Therefore, I liked Solo. A lot.
It seems to me that the powers behind the Star Wars movies are taking a page from their corporate partners – Marvel Studios – book. That page suggests that one can create various genres of movie within established cinematic universes. Marvel has given us straight up superhero origin stories, political espionage films, science fiction comedies and more. Why can Star Wars movies not do the same thing? Rogue One: A Star Wars Story gave us Star Wars’ interpretation of a gritty war movie. Now we get Solo, an Ocean’s 11-like heist movie set in the universe of the Force, the Empire and the budding rebellion.
Give me more.
Ehrenreich does an excellent job in the title role. Stepping into such large shoes must have been daunting for him, but he handles himself very well. He does not offer a Harrison Ford impersonation, rather he creates a Han who is not quite as accomplished, but on his way, not quite as hardened but getting more coarse and not quite as wise-ass but we can see that coming. He gives us a Portrait of the Scoundrel as a Young Man and it works, especially in his interactions with Chewbacca. This pairing works so very well in the movie that I wished there was more of it, but the movie has more to accomplish than just a traveling, buddy picture will allow. Maybe next time.

■ Action item A
Output everything in the Solo review from "It seems to" down to "Give me more.", word for word.

■ Dataset
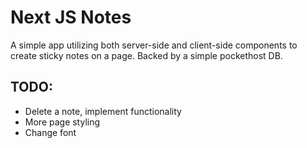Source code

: # Next JS Notes

A simple app utilizing both server-side and client-side components to create sticky notes on a page. Backed by a simple pockethost DB.

## TODO:

- Delete a note, implement functionality
- More page styling
- Change font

■ Action item B
Please rename "font" to "typeface" in the listing lines from the one containing "- Delete a note, implement functionality" down to the end of the listing, and return only those lines with everything else unchanged.

■ Expected output A
It seems to me that the powers behind the Star Wars movies are taking a page from their corporate partners – Marvel Studios – book. That page suggests that one can create various genres of movie within established cinematic universes. Marvel has given us straight up superhero origin stories, political espionage films, science fiction comedies and more. Why can Star Wars movies not do the same thing? Rogue One: A Star Wars Story gave us Star Wars’ interpretation of a gritty war movie. Now we get Solo, an Ocean’s 11-like heist movie set in the universe of the Force, the Empire and the budding rebellion.
Give me more.

■ Expected output B
- Delete a note, implement functionality
- More page styling
- Change typeface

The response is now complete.